WHAT IS REQUIRED:
Every line below must come back exactly as it stands, with the images omitted.

*** SOURCE MATERIAL

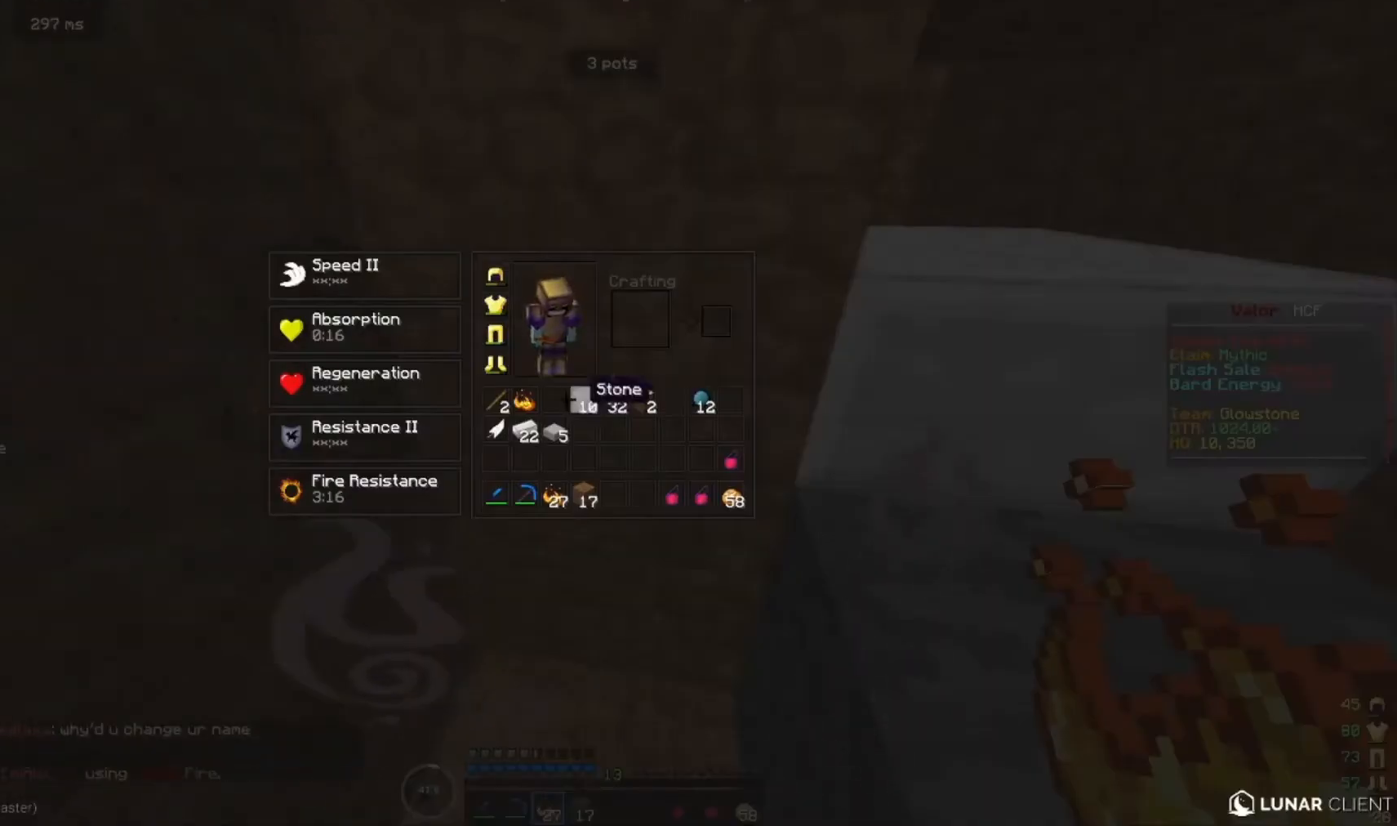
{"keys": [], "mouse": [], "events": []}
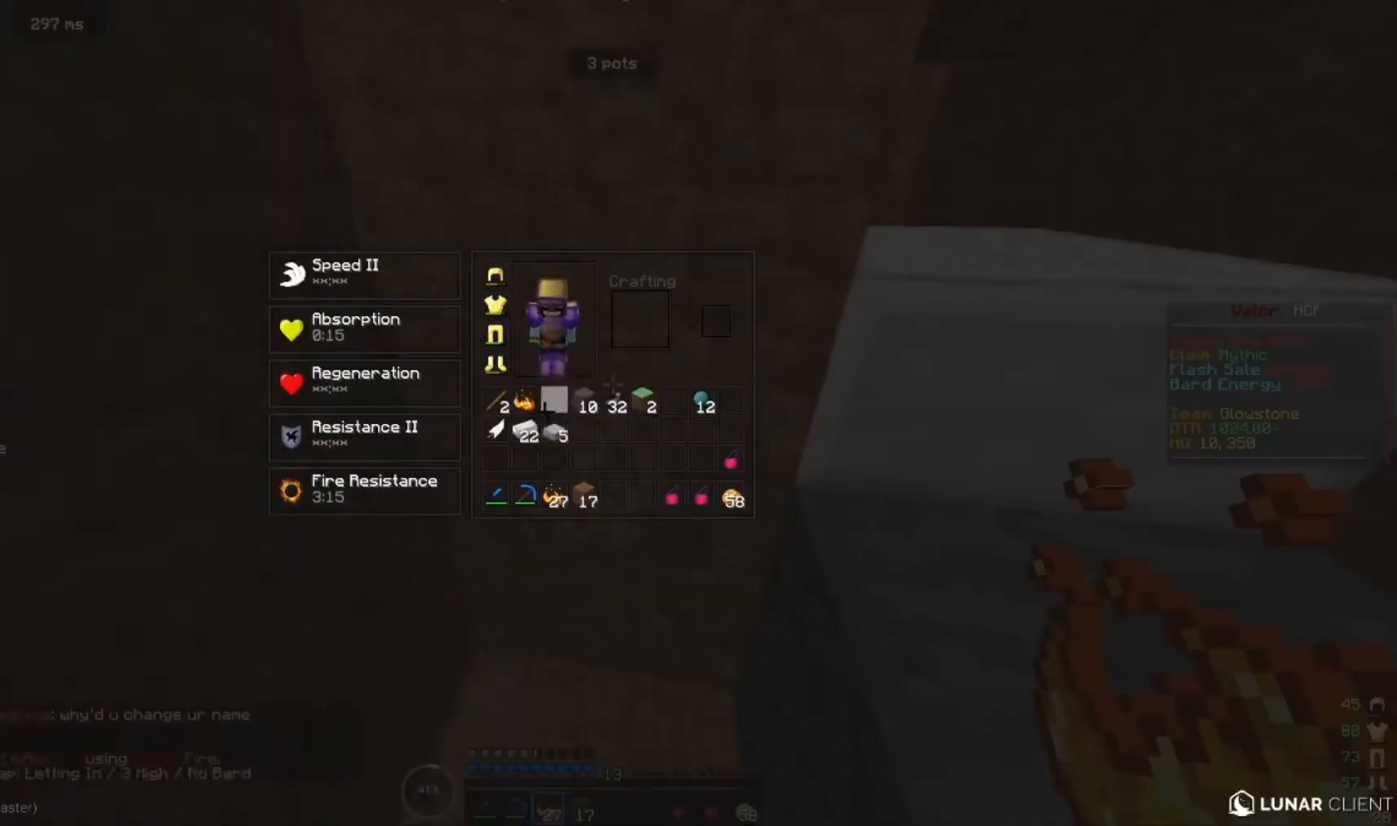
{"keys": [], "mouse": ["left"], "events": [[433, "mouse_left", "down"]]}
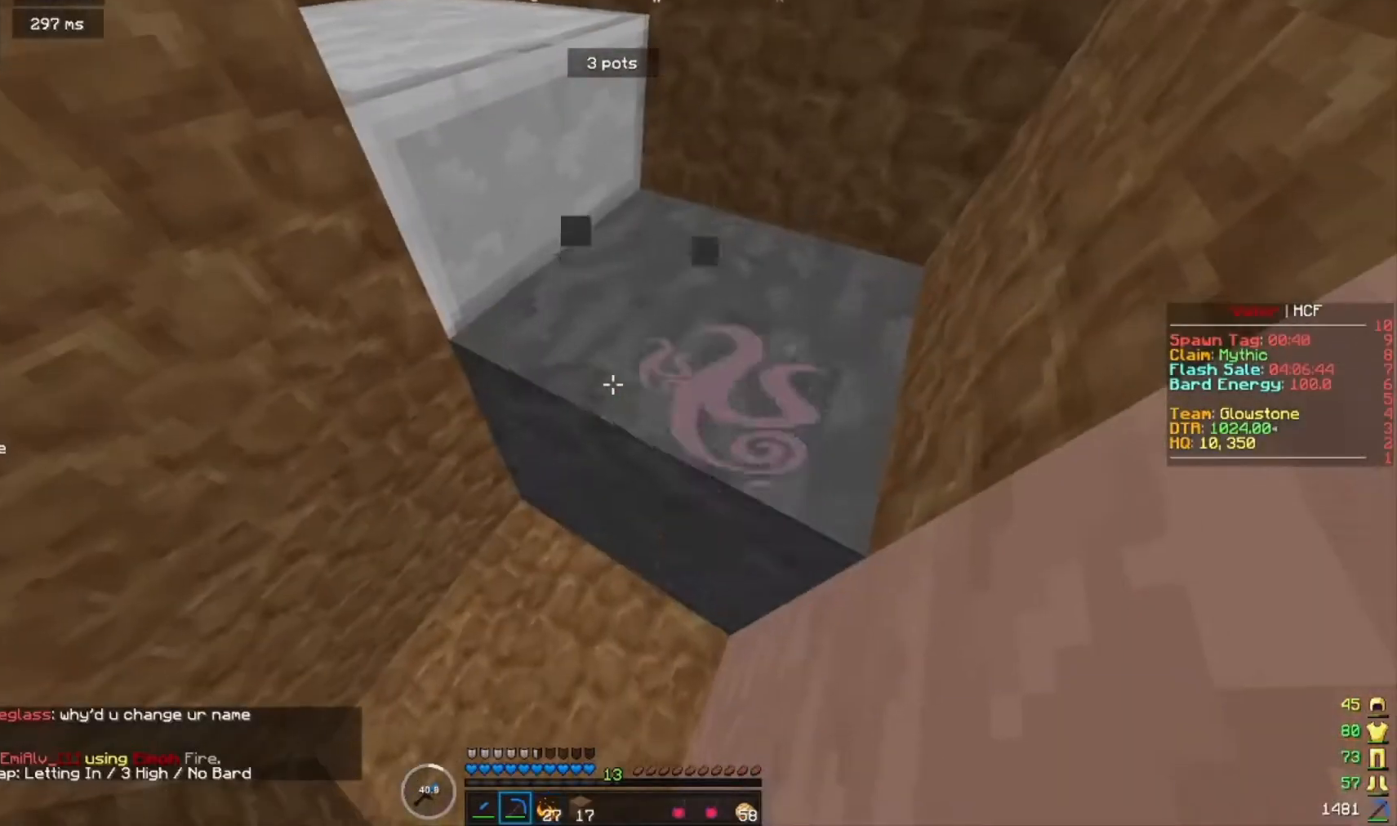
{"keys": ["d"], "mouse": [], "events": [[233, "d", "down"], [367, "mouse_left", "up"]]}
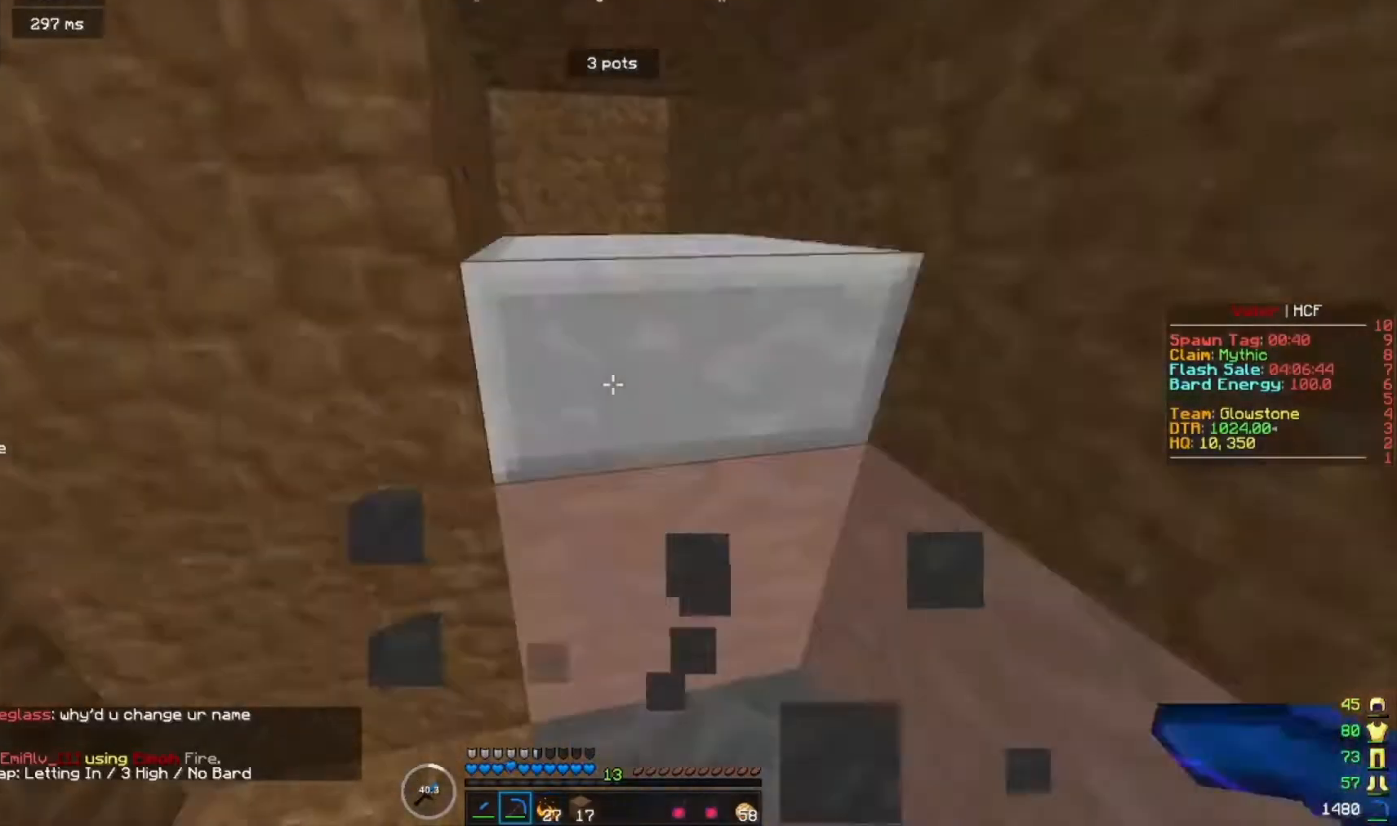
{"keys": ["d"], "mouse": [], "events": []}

******

SOLUTION TO THE PROBLEM:
{"keys": [], "mouse": [], "events": []}
{"keys": [], "mouse": ["left"], "events": [[433, "mouse_left", "down"]]}
{"keys": ["d"], "mouse": [], "events": [[233, "d", "down"], [367, "mouse_left", "up"]]}
{"keys": ["d"], "mouse": [], "events": []}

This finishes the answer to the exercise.